### Quoted text

Yes, half of the student population as it seems knows how to solve the cube, and about a good 15-20% owns a cube, lol.


----------



## Leo (Jan 12, 2008)

Me and my friend seemed to have started a cubing craze


----------



## Dene (Jan 12, 2008)

badmephisto said:


> abbracadiabra said:
> 
> 
> > badmephisto said:
> ...



LMAO!! This is funny reading material


----------



## abbracadiabra (Jan 12, 2008)

badmephisto said:


> lol... usually as in "wow you are sooo smart! do it again, please?" then i look away and act like i don't wanna do it again, just so that they have to add something like "for me?" ::wink wink::... to which i usually humbly reply: "its really not that hard. You know,... when you solve the cube so fast, you don't have time to think - you rely purely on Instinct. Any minor mistake you make could cost you precious seconds, and every tiny wrong move can lead to a pop. It is solve, or be solved!". While I am saying this, I also solve the cube really fast, and when Im done, i slam it on some table and not even check if its actually solved, then look bored.
> 
> nah i don't actually do/say that stuff, but I'm thinking that's actually pretty good, i might try that next time ?




I can't help it, I'm cracking up. That has got to be the funniest line I ever heard! Hey - let us know if it gets you any, ok?


----------



## martian (Jan 13, 2008)

I saw a lot of people bring to cube back to school but more than 80% of them don't know how to solve it, so I bring mine back and show them how to solve it. They are all amazed and ask me to teach them...............


----------



## ShadenSmith (Jan 13, 2008)

I've found the opposite at my school...most kids who bring them to school can solve them (only because they read the booklet that they come with). There are probably 50 kids in my school who can solve it. Only 3 of us average under 1 minute though.


----------

### Available data

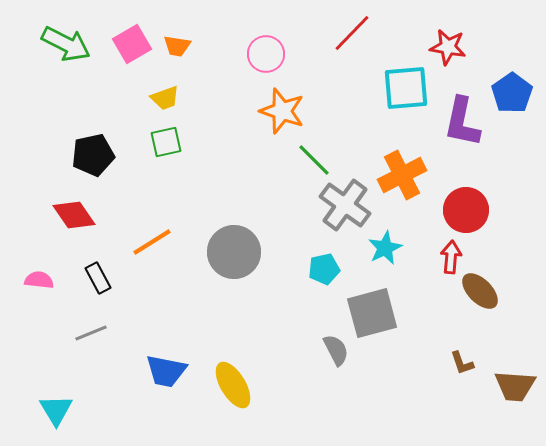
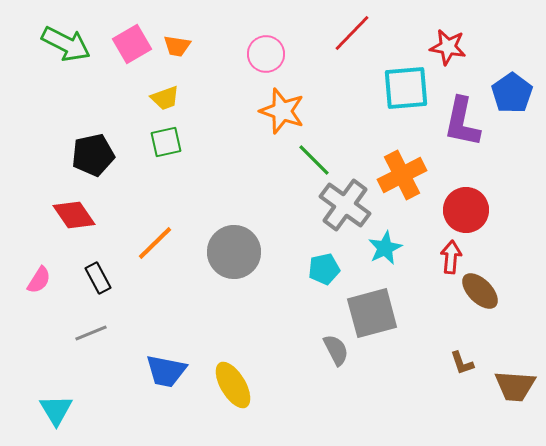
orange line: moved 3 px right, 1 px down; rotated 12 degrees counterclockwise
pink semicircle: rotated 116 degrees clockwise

### Written request 1
Which usernames appear as post headers in the cubing thread?
### Written request 2
Answer these from the cubing thread:
(a) According to the first line, about what share of the students own a cube?
(b) What share of the people martian saw bring a cube to school don't know how to solve it?
(c) How many students at ShadenSmith's school average under 1 minute?
The material has nothing to do with the cubing thread.

### Complete response 1
Leo, Dene, abbracadiabra, martian, ShadenSmith

### Complete response 2
(a) About 15-20%
(b) More than 80%
(c) 3